(EXERCISE MATERIAL)

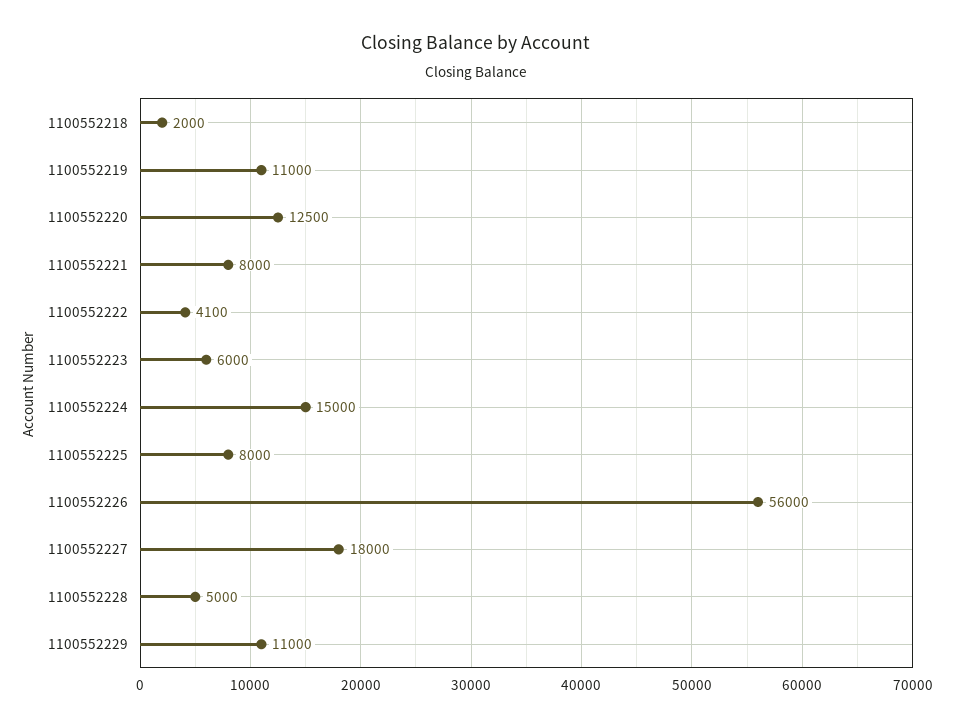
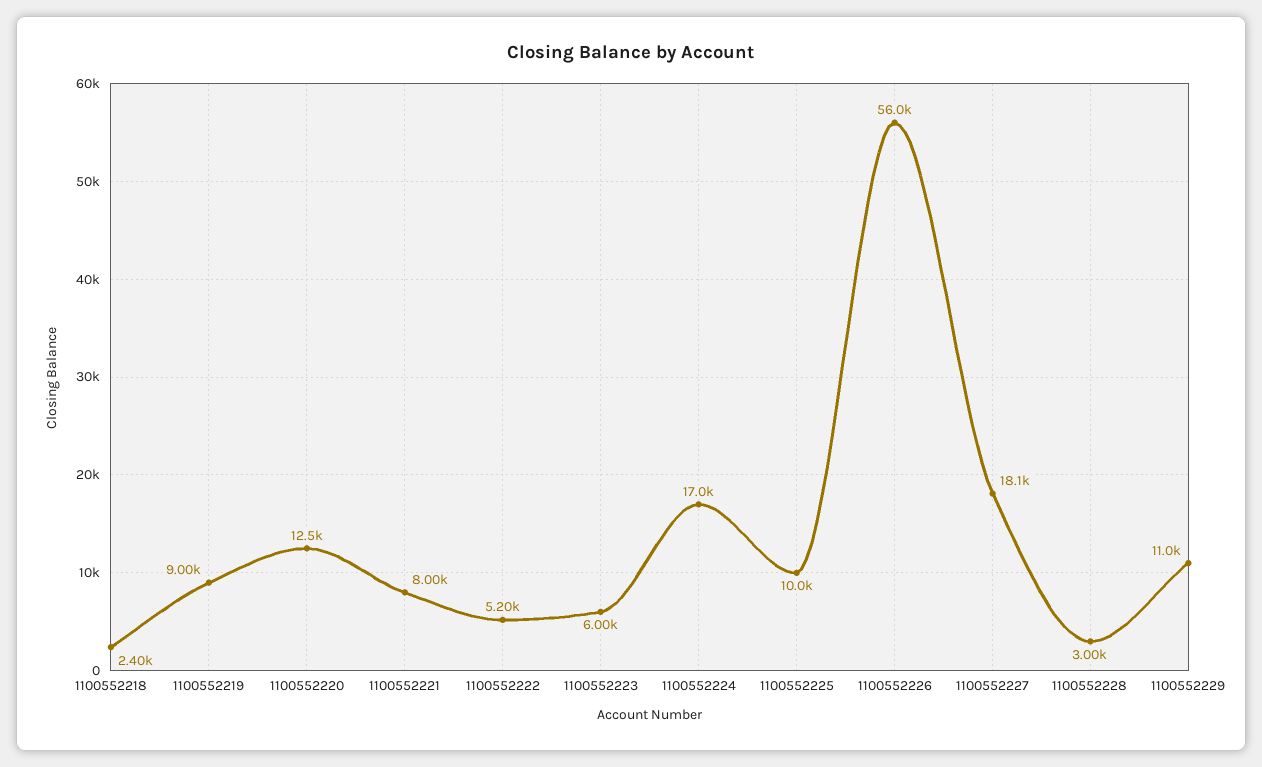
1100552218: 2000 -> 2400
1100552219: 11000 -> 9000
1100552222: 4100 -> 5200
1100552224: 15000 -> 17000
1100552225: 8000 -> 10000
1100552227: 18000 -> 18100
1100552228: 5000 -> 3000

(End EXERCISE MATERIAL)

# WORK ITEM
All the records need to be printed again exactly as written, though without their pictures.

# SOLUTION FOR THIS EXERCISE
1100552218: 2000 -> 2400
1100552219: 11000 -> 9000
1100552222: 4100 -> 5200
1100552224: 15000 -> 17000
1100552225: 8000 -> 10000
1100552227: 18000 -> 18100
1100552228: 5000 -> 3000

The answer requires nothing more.